ArrayFire provides hundreds of functions for element manipulation. Supports all standard operators (such as +, -, *, /), as well as most transcendental functions (sin, cos, log, sqrt, etc.). Here are some examples:
array R = randu(3, 3);
af_print(constant(1, 3, 3) + af::complex(sin(R))); // will be c32
// rescale complex values to unit circle
array a = randn(5, c32);
af_print(a / abs(a));
// calculate L2 norm of vectors
array X = randn(3, 4);
af_print(sqrt(sum(pow(X, 2)))); // norm of every column vector
af_print(sqrt(sum(pow(X, 2), 0))); // same as above
af_print(sqrt(sum(pow(X, 2), 1))); // norm of every row vector
Five, mathematical constants
ArrayFire contains some platform-independent constants, such as Pi, NaN and Inf. If ArrayFire does not have the constants you need, you can use the af::constant array constructor to create your own constants.

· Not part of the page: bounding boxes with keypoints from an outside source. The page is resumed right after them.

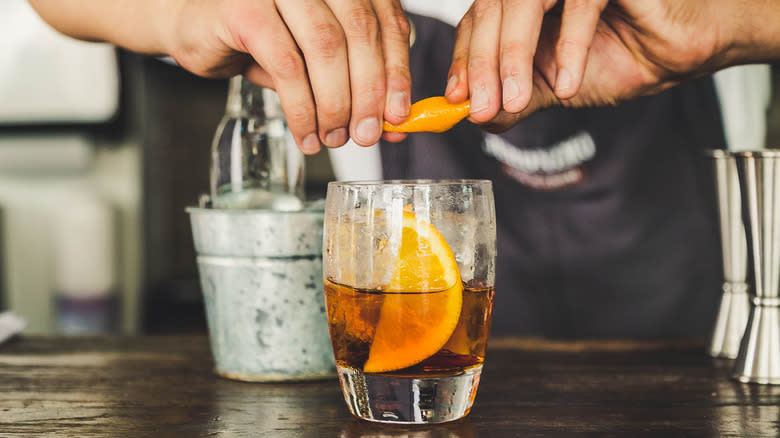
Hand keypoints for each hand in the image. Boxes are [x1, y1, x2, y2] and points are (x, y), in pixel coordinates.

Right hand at [28, 0, 411, 152]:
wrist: (193, 27)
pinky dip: (301, 108)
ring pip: (326, 48)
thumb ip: (355, 84)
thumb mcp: (316, 62)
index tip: (398, 114)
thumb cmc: (261, 42)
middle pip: (361, 32)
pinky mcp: (245, 8)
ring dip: (335, 103)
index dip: (397, 70)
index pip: (385, 20)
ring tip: (333, 137)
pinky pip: (287, 66)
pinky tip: (305, 133)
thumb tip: (392, 124)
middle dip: (368, 92)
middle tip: (366, 134)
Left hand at [444, 0, 742, 130]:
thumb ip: (513, 98)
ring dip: (514, 54)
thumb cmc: (623, 55)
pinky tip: (567, 85)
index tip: (458, 98)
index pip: (477, 20)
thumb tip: (475, 115)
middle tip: (484, 108)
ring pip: (523, 0)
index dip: (463, 58)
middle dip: (482, 63)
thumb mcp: (552, 86)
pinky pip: (579, 4)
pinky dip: (569, 47)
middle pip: (490, 9)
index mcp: (523, 4)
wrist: (680, 51)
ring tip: (516, 99)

Constants can be used in all functions of ArrayFire. Below we will demonstrate their use in element selection and mathematical expressions:
array A = randu(5,5);
A(where(A > .5)) = af::NaN;
array x = randu(10e6), y = randu(10e6);
double pi_est = 4 * sum<float>(hypot(x,y) < 1) / 10e6;
printf("estimation error: %g\n", fabs(Pi - pi_est));
Please note that our constants may sometimes conflict with macro definitions in standard header files. When this happens, please use the af:: namespace to refer to our constants.